_Task_. Look through the records, and wherever the string "hunting" turns up, copy out that line.

Dataset Start Marker

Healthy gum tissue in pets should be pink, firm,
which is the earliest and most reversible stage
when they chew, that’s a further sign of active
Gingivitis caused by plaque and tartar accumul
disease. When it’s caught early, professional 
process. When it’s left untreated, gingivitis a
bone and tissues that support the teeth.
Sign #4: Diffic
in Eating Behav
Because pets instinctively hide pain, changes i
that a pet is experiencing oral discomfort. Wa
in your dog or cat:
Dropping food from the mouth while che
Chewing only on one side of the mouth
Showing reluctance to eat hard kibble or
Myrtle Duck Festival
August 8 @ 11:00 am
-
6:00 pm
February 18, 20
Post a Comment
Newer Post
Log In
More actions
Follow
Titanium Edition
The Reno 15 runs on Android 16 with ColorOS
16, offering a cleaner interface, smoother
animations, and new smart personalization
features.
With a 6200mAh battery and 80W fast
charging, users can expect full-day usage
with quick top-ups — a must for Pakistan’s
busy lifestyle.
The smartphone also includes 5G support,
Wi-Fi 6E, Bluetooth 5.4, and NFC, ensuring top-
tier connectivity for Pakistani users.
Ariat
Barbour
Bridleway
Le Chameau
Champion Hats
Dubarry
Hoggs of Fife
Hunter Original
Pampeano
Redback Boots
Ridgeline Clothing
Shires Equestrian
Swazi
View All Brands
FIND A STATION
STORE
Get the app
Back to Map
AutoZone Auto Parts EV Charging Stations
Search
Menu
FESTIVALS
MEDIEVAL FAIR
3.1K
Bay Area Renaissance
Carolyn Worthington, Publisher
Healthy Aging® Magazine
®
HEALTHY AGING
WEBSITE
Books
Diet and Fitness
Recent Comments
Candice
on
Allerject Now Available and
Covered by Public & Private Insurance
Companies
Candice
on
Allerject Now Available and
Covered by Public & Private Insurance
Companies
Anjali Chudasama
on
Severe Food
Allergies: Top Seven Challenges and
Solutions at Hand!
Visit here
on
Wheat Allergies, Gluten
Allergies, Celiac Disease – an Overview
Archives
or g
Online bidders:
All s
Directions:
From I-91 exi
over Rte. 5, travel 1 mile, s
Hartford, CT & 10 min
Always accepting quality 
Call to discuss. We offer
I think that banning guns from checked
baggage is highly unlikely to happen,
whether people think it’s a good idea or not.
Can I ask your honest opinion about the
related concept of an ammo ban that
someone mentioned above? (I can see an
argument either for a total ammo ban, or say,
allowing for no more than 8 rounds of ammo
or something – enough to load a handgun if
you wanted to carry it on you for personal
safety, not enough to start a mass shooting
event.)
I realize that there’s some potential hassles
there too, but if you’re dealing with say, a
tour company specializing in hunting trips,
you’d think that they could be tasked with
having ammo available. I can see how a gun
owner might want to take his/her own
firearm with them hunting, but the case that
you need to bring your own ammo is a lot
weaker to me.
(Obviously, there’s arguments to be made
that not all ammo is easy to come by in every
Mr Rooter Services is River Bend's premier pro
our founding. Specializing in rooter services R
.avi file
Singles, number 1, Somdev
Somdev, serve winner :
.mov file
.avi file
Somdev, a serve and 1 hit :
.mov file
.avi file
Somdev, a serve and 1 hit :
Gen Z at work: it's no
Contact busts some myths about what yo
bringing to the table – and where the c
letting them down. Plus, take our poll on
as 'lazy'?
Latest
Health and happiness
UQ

Dataset End Marker

_Reply_.
tour company specializing in hunting trips,
firearm with them hunting, but the case that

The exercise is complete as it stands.